Consigne: Recopiez intégralement, s'il vous plaît, le passage ci-dessous sur les œuvres de Kodály et de Bartók, sans rien y modifier.

Passage source:
________________________________________

En écho à cette Sonate pour violon et piano, le duo AKĀCIA interprète également la Sonatine pour violoncelle et piano de Zoltán KODÁLY qui est antérieure de six ans (1909) à la pièce de Claude DEBUSSY et en est une déclinaison. Profondément inspirée par l’œuvre de DEBUSSY, cette Sonatine se distingue par ses inclusions d’éléments mélodiques et rythmiques puisé dans le folklore hongrois, caractéristiques de la signature KODÁLY.
Béla BARTÓK est pour sa part représenté par ses Six Danses bulgares extraites de son opulent ouvrage en six volumes Mikrokosmos (1926-1939). Elles sont interprétées en piano solo par Renata BITTENCOURT, qui met en relief leur vivacité rythmique, avec leurs courts motifs répétitifs et leurs temps inégaux, typiques de la musique folklorique bulgare.

________________________________________

Entrées de données enregistrées:
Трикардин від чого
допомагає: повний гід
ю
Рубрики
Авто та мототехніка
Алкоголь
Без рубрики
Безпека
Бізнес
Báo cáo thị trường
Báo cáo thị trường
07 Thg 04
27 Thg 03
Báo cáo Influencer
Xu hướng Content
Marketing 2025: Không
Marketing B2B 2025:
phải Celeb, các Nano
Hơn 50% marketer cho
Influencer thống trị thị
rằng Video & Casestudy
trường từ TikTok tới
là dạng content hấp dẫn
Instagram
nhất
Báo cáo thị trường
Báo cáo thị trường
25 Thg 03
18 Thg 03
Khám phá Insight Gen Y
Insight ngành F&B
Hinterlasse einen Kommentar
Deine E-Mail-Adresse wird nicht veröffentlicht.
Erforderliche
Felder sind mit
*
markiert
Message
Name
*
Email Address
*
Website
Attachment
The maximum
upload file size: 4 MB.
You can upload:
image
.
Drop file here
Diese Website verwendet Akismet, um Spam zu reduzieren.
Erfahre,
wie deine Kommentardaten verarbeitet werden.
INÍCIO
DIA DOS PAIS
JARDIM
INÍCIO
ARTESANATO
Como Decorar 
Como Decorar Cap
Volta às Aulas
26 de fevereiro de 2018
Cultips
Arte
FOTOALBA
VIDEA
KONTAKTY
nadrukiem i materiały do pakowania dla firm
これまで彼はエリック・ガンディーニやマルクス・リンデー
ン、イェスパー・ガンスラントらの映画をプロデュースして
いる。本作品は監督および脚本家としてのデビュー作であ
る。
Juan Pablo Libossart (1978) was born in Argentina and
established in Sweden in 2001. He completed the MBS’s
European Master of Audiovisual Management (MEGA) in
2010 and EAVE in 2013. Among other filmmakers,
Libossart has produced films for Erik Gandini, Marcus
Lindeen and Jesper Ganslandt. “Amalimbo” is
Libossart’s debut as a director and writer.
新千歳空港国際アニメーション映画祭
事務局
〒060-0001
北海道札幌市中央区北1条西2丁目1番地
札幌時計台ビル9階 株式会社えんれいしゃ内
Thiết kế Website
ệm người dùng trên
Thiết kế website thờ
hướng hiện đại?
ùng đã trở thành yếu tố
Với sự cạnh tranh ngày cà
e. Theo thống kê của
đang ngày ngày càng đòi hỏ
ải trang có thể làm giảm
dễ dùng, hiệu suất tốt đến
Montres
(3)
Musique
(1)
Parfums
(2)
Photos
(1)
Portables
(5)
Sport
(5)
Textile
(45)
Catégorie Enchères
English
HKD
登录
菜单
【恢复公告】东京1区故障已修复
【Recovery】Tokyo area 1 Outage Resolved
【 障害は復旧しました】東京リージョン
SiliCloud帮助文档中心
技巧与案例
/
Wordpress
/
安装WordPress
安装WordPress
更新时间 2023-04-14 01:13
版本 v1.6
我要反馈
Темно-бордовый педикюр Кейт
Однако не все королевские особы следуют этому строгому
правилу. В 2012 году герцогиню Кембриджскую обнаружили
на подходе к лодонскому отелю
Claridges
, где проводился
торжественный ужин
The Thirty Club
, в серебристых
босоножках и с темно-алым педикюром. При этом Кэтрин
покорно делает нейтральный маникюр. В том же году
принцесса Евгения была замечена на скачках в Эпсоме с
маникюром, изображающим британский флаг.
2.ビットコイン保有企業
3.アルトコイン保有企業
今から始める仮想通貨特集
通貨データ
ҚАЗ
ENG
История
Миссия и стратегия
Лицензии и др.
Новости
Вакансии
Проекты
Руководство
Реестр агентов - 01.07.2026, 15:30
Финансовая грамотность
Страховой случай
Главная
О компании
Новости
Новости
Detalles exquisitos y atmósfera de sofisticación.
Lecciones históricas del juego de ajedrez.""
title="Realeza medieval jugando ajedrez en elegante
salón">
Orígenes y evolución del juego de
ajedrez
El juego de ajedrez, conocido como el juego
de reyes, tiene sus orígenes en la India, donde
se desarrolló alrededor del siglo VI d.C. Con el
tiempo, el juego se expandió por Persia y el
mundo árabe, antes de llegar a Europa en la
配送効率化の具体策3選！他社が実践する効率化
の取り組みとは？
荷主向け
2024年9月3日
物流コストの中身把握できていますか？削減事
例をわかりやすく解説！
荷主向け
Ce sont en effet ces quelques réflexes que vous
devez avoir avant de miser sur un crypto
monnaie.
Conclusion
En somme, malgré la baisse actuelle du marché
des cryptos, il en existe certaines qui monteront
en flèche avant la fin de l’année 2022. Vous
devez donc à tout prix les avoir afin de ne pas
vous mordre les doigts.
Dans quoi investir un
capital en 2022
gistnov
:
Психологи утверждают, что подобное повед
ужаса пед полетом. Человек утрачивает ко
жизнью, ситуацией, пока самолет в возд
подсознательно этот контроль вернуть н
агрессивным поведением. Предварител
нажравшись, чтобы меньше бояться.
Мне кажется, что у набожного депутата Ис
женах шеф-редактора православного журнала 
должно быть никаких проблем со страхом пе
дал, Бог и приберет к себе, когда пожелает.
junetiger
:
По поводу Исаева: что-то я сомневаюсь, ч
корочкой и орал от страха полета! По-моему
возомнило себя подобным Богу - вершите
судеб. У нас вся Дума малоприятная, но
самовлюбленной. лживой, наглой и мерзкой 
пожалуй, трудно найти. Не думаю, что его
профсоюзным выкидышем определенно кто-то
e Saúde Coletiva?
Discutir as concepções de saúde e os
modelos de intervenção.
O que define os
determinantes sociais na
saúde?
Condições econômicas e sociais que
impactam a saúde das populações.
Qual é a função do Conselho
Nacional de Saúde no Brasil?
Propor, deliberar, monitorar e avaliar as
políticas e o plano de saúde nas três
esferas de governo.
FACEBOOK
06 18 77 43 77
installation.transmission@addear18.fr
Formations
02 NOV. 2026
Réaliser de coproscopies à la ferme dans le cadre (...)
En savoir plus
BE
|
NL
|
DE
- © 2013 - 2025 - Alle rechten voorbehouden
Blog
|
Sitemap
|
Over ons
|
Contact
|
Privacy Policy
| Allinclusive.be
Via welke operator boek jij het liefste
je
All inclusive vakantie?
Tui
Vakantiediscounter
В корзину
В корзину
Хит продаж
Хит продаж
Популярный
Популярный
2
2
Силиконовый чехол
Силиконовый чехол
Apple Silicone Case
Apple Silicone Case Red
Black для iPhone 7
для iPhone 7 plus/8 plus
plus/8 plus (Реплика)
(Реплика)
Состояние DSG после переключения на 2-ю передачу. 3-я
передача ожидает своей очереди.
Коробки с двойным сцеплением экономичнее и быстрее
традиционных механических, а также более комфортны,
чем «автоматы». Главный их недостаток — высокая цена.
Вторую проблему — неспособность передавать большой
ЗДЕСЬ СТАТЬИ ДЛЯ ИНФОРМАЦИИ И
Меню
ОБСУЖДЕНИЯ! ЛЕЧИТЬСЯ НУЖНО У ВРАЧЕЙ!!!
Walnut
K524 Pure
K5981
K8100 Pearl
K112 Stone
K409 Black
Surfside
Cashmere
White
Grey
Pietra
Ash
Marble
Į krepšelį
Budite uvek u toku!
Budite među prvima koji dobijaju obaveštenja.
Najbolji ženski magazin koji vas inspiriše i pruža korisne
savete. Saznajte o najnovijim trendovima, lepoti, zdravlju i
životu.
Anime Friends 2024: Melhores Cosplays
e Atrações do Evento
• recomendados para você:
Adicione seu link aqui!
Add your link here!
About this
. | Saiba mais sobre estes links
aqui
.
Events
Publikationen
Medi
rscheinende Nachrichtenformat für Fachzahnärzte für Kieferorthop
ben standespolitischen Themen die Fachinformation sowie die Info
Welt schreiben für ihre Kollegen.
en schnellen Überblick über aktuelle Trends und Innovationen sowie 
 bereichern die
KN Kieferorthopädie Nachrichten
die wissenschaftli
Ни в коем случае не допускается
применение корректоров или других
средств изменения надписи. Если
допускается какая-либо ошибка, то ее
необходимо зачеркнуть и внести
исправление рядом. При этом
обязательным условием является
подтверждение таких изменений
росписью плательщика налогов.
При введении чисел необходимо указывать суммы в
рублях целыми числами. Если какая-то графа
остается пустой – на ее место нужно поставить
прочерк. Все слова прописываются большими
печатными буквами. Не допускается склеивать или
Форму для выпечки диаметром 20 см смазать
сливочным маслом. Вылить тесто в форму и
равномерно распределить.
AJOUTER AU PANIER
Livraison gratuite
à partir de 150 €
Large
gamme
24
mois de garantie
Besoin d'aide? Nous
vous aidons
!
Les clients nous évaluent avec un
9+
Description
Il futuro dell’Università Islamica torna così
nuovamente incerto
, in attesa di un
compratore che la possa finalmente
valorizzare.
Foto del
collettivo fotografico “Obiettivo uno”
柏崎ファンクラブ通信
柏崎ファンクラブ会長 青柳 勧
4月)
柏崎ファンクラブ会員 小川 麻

________________________________________

Réponse:
En écho à cette Sonate pour violon et piano, le duo AKĀCIA interprète également la Sonatine pour violoncelle et piano de Zoltán KODÁLY qui est antérieure de six ans (1909) à la pièce de Claude DEBUSSY et en est une déclinaison. Profondément inspirée par l’œuvre de DEBUSSY, cette Sonatine se distingue par ses inclusions d’éléments mélodiques et rythmiques puisé dans le folklore hongrois, caractéristiques de la signature KODÁLY.
Béla BARTÓK est pour sa part représenté par ses Six Danses bulgares extraites de son opulent ouvrage en six volumes Mikrokosmos (1926-1939). Elles sont interprétées en piano solo par Renata BITTENCOURT, qui met en relief leur vivacité rythmique, avec leurs courts motifs répétitifs et leurs temps inégaux, typiques de la musique folklorique bulgare.